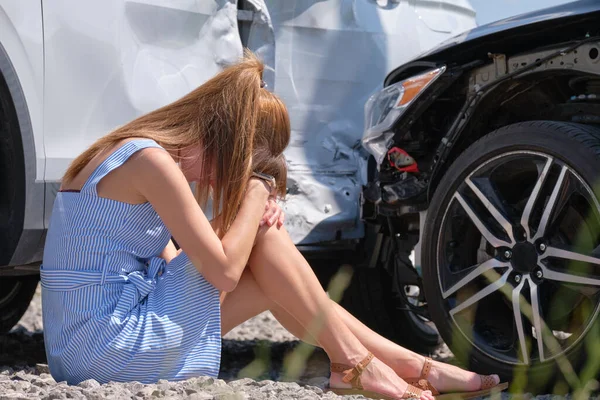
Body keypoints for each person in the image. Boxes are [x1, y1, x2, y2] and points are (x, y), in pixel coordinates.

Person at [40, 52, 507, 400]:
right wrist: (257, 197)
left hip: (87, 344)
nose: (221, 182)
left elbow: (164, 267)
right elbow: (221, 272)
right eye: (242, 169)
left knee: (270, 276)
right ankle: (363, 364)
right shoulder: (151, 161)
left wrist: (250, 214)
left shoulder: (135, 154)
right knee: (263, 236)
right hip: (107, 346)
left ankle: (401, 364)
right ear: (226, 142)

**Exercise details**. Type the listing above out again exactly, and omit all pictures.

**Answer for the task**.
Body keypoints for each person in the image. Boxes are [x1, y1, x2, y2] and points are (x, y), in pixel coordinates.

Person at [40, 52, 507, 400]:
right wrist: (257, 197)
left hip: (87, 344)
nose: (221, 182)
left elbow: (164, 267)
right elbow: (221, 272)
right eye: (242, 169)
left knee: (270, 276)
right ankle: (363, 364)
right shoulder: (151, 161)
left wrist: (250, 214)
left shoulder: (135, 154)
right knee: (263, 236)
right hip: (107, 346)
left ankle: (401, 364)
right ear: (226, 142)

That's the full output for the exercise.